The outbreak of COVID-19 and the ensuing pandemic is unprecedented in recent times and its economic impact is similarly unheard of. The Office for Budget Responsibility recently warned that the pandemic could lead to the UK economy shrinking by 35% by June 2020.
For many businesses of all shapes and sizes, in a variety of sectors, the pandemic has, at the very least, necessitated changes and, in more serious circumstances, poses a threat to their survival.
There is, however, plenty of cause for optimism. The government has introduced a range of measures to help support struggling businesses and there are a number of things that businesses of all size, SMEs in particular, can do to weather the storm of the pandemic. Above all else, it is important to stay calm and organised. A clear head and an efficient approach to business will make everything else that much easier.
Dealing with your Staff
We have covered flexible and home working in a number of other articles here at Simply-Docs (check out our Working from Home with Children blog post and our recent newsletter on Home Working). We also offer a range of documents specifically designed to facilitate such arrangements. Flexible working is a boon to employers and employees alike, particularly in such challenging times. It may not be suitable in all sectors, but if the nature of your business permits it, it is most definitely worth considering if you are not already doing so.
Implementing the right policies is an important element of flexible and home working. Without the structure of a normal working day, productivity and adherence to procedures can quickly deteriorate. Nevertheless, it is also important to understand that many staff, particularly parents or those with other dependents, will be facing considerably more responsibilities at home at present. Cultivating an understanding of such pressures and offering as much flexibility as you can will be appreciated by your staff and ideally enable them to be more productive.
Technology can be a great help. Investing in the right software and hardware can make it much easier for your business to operate as close to normal as possible, enabling your staff to easily keep in touch with each other, to hold meetings, to deal with customers, business partners, and the like. It can also be easier to implement security controls on company-owned technology such as laptops and smartphones, meaning that your business is less likely to fall victim to hacking, malware, or the perils of a data breach and the potentially crippling fines that can follow.
If you find that your resources are stretched, consider weighing up the costs of training existing staff for new or expanded roles instead of recruiting new people or taking on contractors.
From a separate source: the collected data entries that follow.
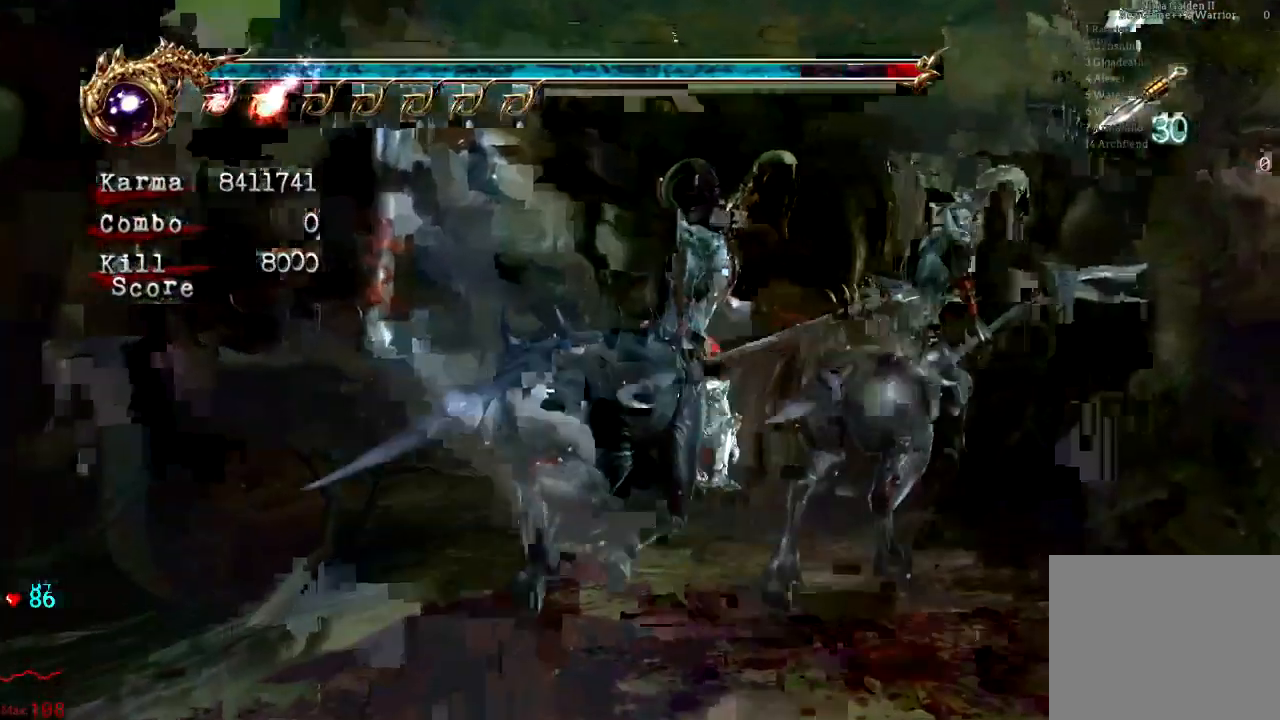
{"buttons": ["B", "Y"], "left_stick": "center", "right_stick": "center", "events": [[17, "B", "down"], [183, "B", "up"], [233, "B", "down"]]}
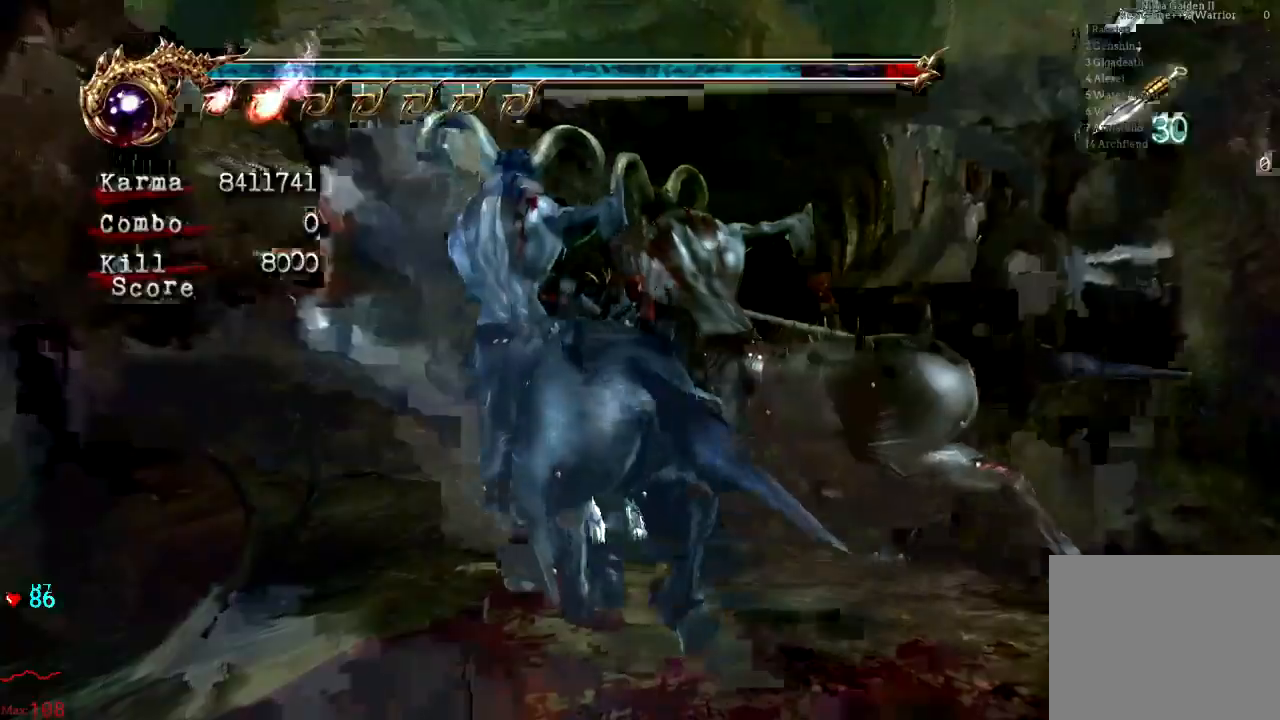
{"buttons": [], "left_stick": "center", "right_stick": "center"}
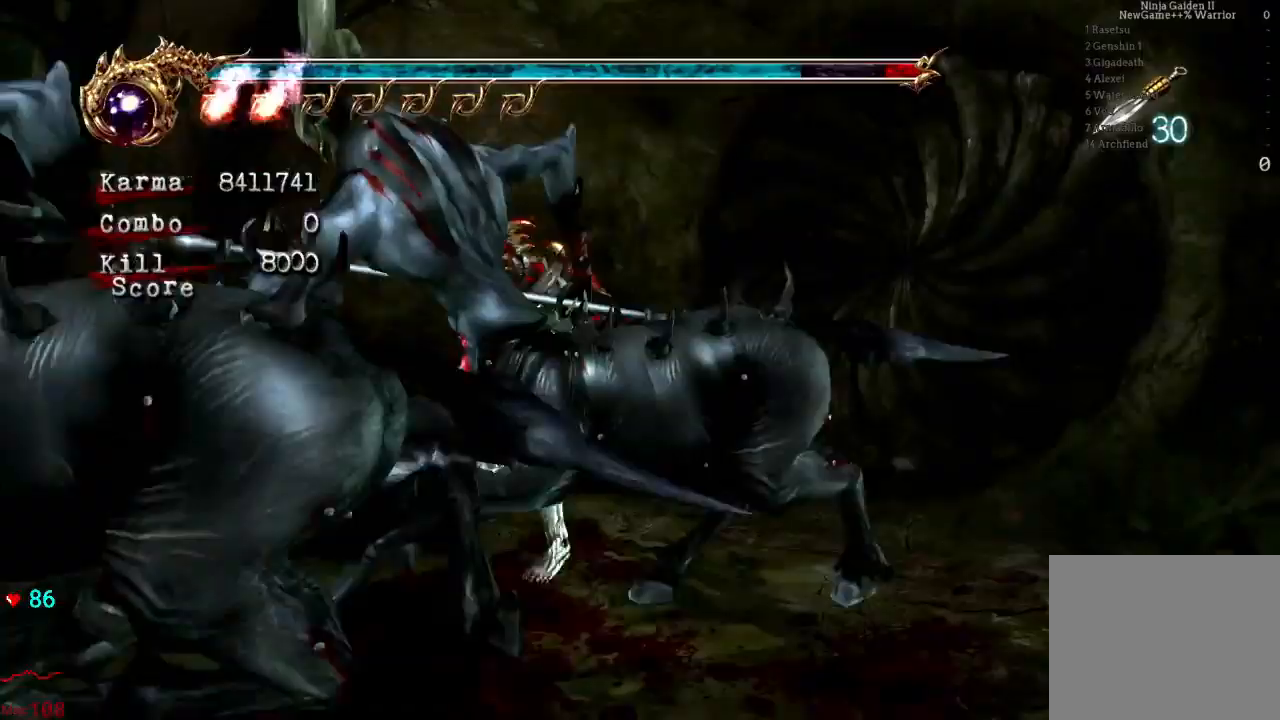
{"buttons": [], "left_stick": "left", "right_stick": "center", "events": [[67, "Y", "down"], [83, "B", "down"], [217, "Y", "up"], [267, "B", "up"], [383, "left_stick", "left"]]}
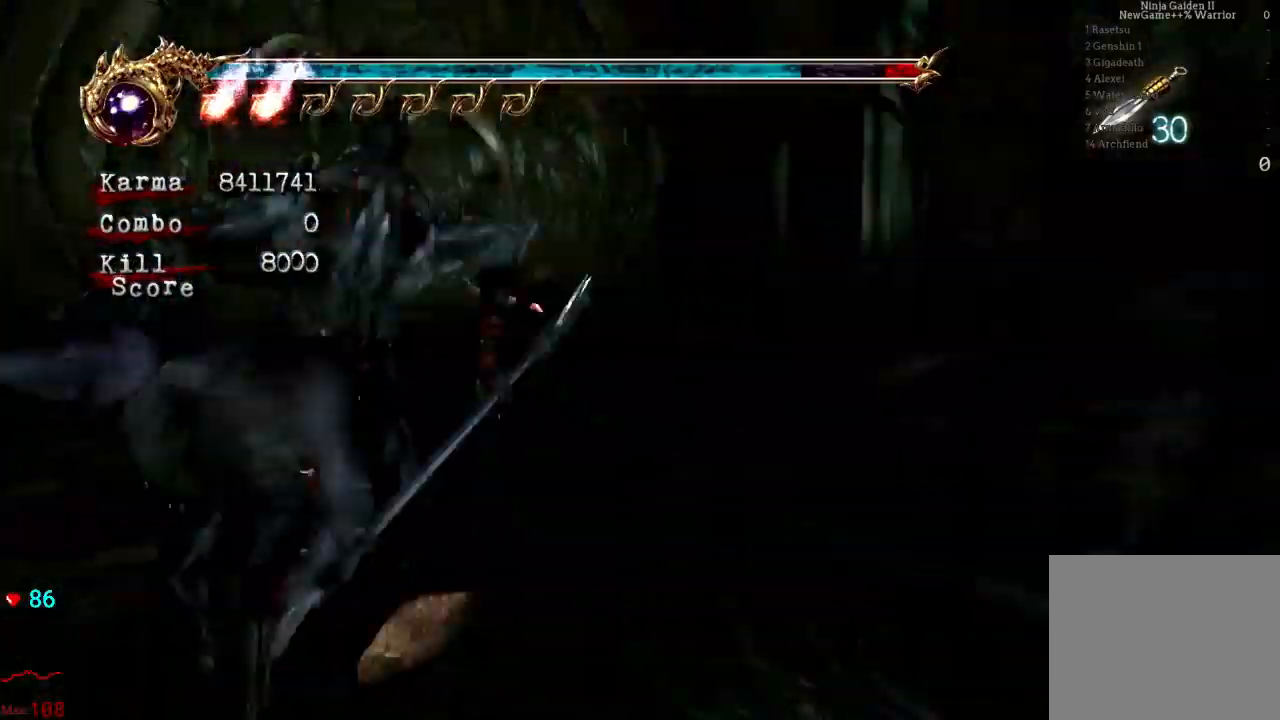
{"buttons": [], "left_stick": "right", "right_stick": "center"}
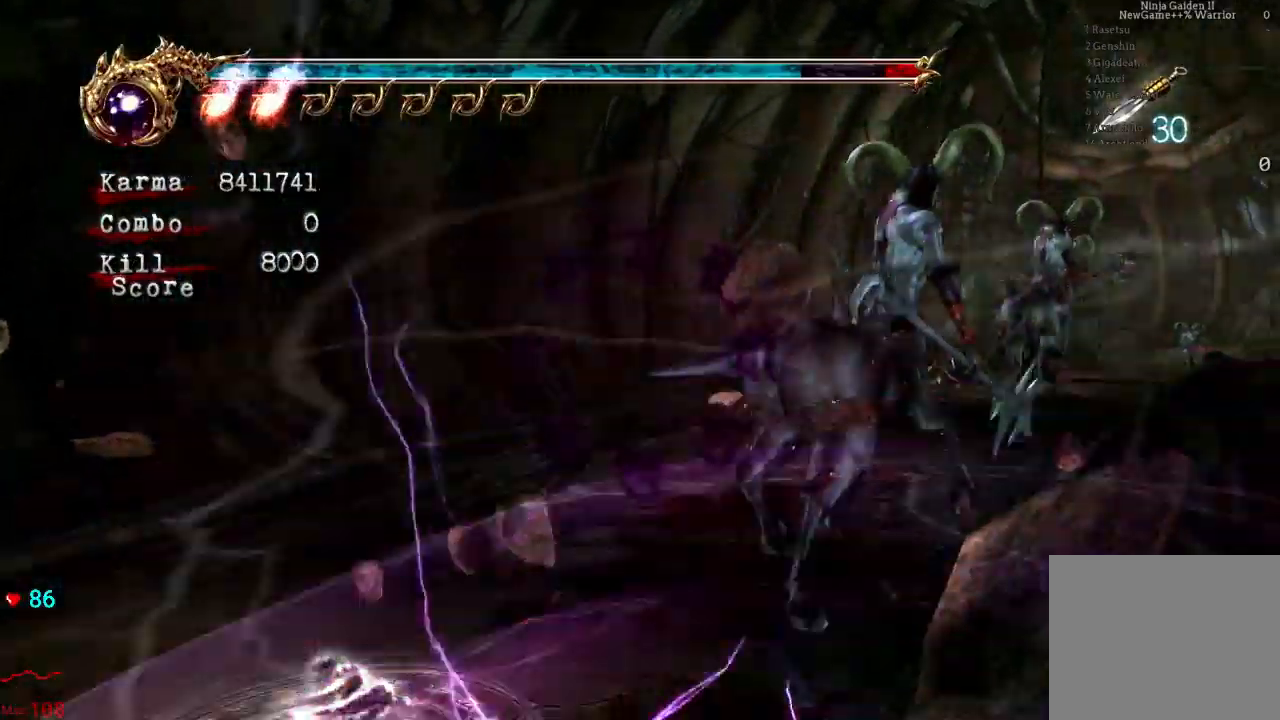
{"buttons": [], "left_stick": "center", "right_stick": "center"}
This opens up new opportunities and the possibility of a very welcome pay increase for your existing employees while avoiding the higher expense and complications of taking on new people.
Not all businesses are suited to home working, whether partially or fully. If your staff still need to come into work, keeping the workplace clean and safe is of paramount importance. The normal health and safety rules continue to apply, but when it comes to keeping things clean and hygienic, now is the time to go above and beyond. Equipment and surfaces should be cleaned more often than normal, with “high-touch” objects and areas receiving particular attention. Where supplies permit, provide cleaning materials for your staff to use, such as alcohol wipes for keyboards, mice, telephones, and other objects that are regularly handled. Ensure a plentiful supply of soap and hand sanitiser and ensure that your staff are reminded to use them frequently. Most important of all – if any of your staff are ill, however minor it may be, and whether or not they think it may be the coronavirus, ensure they stay at home and self-isolate in line with government and NHS guidelines.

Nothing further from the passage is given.